I'd get Takashi Amano on yo ass


----------



## Gumby (Aug 13, 2004)

piranhafreak007 said:


> my tank is in the basement, so if i were to get live plants would they die due to NO sunlight exposure down there??? curious
> [snapback]784790[/snapback]​


Nah man my 125 is in the basement too. Just get some high intensity lighting and you'll be fine. Regular flouros are not enough for ALL plants. Go with power compact lighting and some 6700K bulbs.


----------



## piranhafreak007 (Oct 20, 2004)

Gumby said:


> Nah man my 125 is in the basement too. Just get some high intensity lighting and you'll be fine. Regular flouros are not enough for ALL plants.
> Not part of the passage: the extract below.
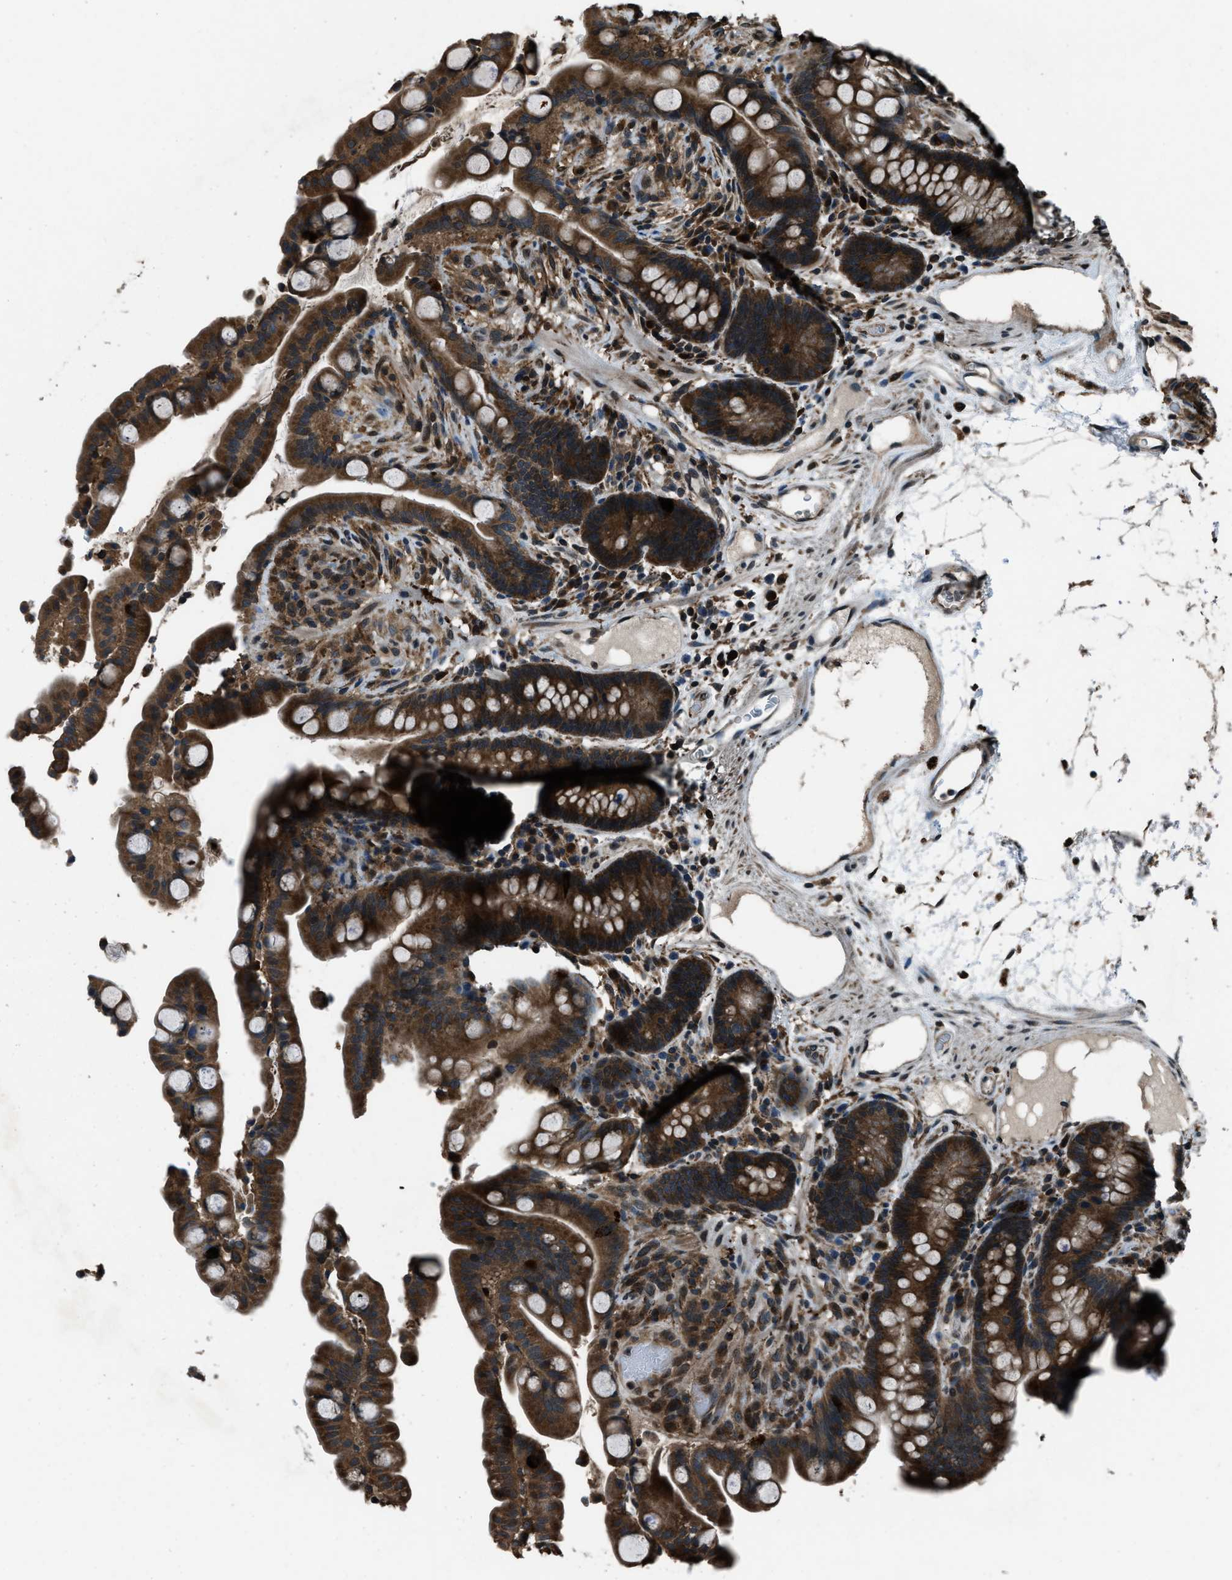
{"staining": {"intensity": "moderate", "quantity": ">75%", "location": "cytoplasmic/membranous,nuclear"}, "tissue": "colon", "cell_type": "Endothelial cells", "image_type": "normal", "snomed": [{"axis": "morphology", "description": "Normal tissue, NOS"}, {"axis": "topography", "description": "Colon"}], "caption": "Human colon stained with a brown dye shows moderate cytoplasmic/membranous,nuclear positive staining in approximately >75% of endothelial cells.", "gene": "TRIM4", "patient": {"sex": "male", "age": 73}}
Go with power compact lighting and some 6700K bulbs.
> [snapback]784799[/snapback]​


your the man thanks bud


----------



## Husky_Jim (May 26, 2003)

As i saw from the plant list,the plants offered in the pakage are medium maintenance so if you provide them sufficient lightingand nessecary nutrients they will br fine!!!!


----------



## DOWNBEAT (Oct 8, 2004)

Thanks for all the info guys! I ended up getting a medium size one. It comes with 100 plants instead of 200. It should keep me busy with my 125, 55, and 30 gallon tanks. Thanks again!


----------